### Work order 1:
Duplicate the passage in the article on Omar's time at Red Star Belgrade from "A player who" to "is most comfortable.".
### Work order 2:
Go on with the article about the young footballer Omar in Belgrade from the point where it stops.

### Text shown:

The 15-year-old, who accompanied his father Kama Azlan Muhammad to the Serbian capital, is beginning to make his presence felt in FK Crvena Zvezda, formerly known as Red Star Belgrade.
A player who used to play as a winger and playmaker, Omar switched to leftback and, at just 15, is already training with the Serbian Super Liga’s Under-17 side. He has now been switched back to midfield where he is most comfortable.
The former Al Khubairat British School student in the United Arab Emirates (UAE), where his mother and sister are based, decided to join his father when Azlan wanted to set up his business in Belgrade last year.
“When I first arrived, it was quite intimidating with all these excellent facilities and physically bigger players. Instantly, I knew it was a professional European club with high standards and goals,” he said.
“When I switched positions, I took some time to adapt, but it was a challenge I was willing to take. Now, I am back to my usual position as a central midfielder.
“My life in Belgrade has been excellent. The team and coaches have been good to me for which I am grateful. I must work hard to make sure that I can add value to the side and not be a burden.”
Omar decided to move to Belgrade with his father as he felt his football could benefit with consistent European exposure.
He had competed and represented his previous school in the UAE in international competitions, including twice in the annual COBIS (Council of British International Schools) three-day tournament held in Sheffield, featuring swimming, athletics and football.

Stored entries
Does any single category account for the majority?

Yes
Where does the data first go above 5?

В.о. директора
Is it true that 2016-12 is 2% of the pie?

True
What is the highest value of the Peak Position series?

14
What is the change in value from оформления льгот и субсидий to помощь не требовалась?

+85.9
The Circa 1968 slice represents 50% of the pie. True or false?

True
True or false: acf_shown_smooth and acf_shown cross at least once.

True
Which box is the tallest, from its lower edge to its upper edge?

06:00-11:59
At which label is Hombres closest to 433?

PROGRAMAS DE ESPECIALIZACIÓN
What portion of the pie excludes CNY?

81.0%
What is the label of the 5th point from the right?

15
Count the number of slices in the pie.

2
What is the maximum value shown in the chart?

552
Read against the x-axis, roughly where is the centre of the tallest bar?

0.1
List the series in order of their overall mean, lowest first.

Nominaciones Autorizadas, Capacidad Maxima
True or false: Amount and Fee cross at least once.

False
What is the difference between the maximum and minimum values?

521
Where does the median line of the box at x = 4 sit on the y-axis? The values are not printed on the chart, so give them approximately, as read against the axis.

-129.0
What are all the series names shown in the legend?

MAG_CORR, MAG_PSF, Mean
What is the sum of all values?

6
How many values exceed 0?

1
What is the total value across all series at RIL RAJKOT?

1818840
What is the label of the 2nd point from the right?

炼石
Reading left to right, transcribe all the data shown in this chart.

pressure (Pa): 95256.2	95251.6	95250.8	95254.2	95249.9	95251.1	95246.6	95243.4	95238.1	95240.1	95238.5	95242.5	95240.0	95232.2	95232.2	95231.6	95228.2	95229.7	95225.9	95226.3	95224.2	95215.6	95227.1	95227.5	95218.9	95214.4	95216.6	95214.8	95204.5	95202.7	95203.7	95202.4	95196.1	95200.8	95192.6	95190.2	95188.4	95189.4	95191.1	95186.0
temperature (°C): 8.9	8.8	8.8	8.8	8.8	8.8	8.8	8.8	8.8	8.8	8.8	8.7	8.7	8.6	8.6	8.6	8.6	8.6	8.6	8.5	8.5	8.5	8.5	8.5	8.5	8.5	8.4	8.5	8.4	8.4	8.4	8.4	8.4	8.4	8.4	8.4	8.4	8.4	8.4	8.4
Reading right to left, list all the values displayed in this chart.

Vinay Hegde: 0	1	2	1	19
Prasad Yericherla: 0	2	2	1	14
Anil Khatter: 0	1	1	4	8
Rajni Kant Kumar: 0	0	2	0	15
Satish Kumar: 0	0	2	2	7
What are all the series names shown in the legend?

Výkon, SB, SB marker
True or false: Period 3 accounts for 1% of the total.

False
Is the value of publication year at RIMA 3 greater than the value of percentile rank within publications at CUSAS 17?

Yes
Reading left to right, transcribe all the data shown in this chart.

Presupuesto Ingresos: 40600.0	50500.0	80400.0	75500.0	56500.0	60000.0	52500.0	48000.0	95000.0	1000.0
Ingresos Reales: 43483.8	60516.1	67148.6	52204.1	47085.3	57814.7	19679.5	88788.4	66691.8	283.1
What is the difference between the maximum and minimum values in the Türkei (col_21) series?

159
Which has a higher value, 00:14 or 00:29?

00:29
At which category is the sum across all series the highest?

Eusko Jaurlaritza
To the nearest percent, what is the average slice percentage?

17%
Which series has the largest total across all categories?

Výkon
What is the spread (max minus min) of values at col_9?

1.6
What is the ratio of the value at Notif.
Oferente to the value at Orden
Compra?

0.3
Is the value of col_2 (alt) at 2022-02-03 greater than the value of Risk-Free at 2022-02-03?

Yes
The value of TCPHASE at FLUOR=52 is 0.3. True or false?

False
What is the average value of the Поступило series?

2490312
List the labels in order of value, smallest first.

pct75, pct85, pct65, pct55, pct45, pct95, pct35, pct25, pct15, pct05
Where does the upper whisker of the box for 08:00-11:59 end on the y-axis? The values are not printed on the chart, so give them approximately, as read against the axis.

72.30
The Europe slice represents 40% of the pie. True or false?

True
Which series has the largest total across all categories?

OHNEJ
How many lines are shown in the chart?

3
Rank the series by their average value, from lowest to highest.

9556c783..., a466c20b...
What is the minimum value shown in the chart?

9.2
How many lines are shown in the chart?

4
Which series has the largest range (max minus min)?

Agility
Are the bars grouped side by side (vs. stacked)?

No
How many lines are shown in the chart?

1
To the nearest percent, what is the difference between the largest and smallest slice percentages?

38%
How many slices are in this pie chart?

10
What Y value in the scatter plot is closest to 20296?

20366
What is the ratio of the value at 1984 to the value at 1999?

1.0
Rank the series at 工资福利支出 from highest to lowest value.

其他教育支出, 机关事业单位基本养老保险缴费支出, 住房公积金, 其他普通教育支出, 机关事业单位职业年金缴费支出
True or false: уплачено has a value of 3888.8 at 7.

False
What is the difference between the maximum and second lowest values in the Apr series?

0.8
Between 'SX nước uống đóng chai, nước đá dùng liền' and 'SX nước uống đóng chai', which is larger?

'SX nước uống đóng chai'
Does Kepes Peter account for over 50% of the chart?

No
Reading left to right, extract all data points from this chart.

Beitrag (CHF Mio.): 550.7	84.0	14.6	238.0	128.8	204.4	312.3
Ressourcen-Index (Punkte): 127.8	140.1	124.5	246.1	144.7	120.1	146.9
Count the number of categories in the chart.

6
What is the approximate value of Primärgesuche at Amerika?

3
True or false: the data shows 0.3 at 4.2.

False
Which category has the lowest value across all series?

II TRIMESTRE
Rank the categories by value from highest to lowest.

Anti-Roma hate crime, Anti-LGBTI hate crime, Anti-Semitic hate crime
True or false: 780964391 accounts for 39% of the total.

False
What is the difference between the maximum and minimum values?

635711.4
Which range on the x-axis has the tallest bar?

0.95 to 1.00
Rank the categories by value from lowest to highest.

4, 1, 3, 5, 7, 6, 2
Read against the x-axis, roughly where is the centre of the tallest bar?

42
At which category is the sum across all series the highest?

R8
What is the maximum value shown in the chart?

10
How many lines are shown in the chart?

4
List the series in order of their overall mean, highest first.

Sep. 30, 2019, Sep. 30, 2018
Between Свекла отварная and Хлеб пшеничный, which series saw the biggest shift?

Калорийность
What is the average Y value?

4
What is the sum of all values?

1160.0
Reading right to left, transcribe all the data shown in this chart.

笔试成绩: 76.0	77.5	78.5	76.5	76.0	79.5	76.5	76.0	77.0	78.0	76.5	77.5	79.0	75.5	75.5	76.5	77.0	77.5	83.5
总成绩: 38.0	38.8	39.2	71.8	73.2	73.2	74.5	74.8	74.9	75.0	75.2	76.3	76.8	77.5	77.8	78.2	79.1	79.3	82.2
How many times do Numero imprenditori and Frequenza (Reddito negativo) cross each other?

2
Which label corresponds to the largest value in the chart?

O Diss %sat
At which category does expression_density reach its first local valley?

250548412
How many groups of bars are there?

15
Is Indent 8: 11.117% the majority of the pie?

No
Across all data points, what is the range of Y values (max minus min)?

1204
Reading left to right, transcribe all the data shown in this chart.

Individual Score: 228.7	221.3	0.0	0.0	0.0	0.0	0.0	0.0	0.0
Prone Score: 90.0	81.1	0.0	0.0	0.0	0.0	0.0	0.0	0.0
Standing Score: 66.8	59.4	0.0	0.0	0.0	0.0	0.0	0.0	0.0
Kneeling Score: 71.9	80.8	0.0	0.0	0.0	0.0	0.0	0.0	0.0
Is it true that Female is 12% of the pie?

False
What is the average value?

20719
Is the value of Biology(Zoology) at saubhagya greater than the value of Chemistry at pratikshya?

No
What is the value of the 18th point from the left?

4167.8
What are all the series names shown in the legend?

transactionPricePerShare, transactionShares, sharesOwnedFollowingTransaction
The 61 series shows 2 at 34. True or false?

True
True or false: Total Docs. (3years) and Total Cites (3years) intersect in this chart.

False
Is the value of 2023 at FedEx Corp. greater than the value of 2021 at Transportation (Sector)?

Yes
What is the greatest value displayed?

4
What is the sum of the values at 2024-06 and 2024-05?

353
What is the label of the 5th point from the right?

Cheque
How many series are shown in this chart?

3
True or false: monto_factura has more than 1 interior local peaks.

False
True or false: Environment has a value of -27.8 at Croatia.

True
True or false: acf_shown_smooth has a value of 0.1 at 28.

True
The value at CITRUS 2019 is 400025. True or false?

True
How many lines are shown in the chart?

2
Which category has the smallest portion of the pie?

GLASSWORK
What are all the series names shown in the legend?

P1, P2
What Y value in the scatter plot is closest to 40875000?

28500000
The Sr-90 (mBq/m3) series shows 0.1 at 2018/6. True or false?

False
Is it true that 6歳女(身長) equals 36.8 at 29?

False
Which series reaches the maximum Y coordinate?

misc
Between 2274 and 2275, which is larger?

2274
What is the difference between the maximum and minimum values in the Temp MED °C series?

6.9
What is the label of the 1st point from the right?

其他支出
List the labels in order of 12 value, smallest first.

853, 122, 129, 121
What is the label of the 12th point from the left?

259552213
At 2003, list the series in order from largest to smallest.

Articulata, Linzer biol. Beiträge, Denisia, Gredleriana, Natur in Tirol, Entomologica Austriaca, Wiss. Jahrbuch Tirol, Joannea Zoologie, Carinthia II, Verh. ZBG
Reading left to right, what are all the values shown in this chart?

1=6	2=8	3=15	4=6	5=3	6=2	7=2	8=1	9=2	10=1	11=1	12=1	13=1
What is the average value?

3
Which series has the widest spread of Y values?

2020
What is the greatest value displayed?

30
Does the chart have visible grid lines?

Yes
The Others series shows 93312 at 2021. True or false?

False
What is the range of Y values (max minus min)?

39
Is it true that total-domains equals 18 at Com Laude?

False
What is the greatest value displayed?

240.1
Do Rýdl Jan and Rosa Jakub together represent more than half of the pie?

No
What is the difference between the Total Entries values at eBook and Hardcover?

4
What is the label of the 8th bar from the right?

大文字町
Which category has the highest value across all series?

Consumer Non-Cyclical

### Written answer 1:
A player who used to play as a winger and playmaker, Omar switched to leftback and, at just 15, is already training with the Serbian Super Liga’s Under-17 side. He has now been switched back to midfield where he is most comfortable.

### Written answer 2:
“I was appointed as team captain of my school in my second year, and the school won the COBIS trophy three years in a row.
“I also competed in the Mediterranean International Cup and IberCup in Spain last year. We won the group stage in the first and became the champions in the IberCup.
“Two years ago, I also competed in the Gothia Cup in Sweden, and my team were placed in the top 32 in the Plate Cup. More than 200 teams all over the world competed.”
He said his parents had been the pillars in his life, not only in football but also in being a well rounded, balanced and a happy human being.
“I hope to make the most of this exposure to develop myself into a footballer they can be proud of. I understand it is a difficult journey and very challenging, and I do not know what lies ahead for me.
“But I am confident that I love this beautiful game. I do not feel a burden despite the hard training, long hours and the fierce competition from the bigger and stronger boys.”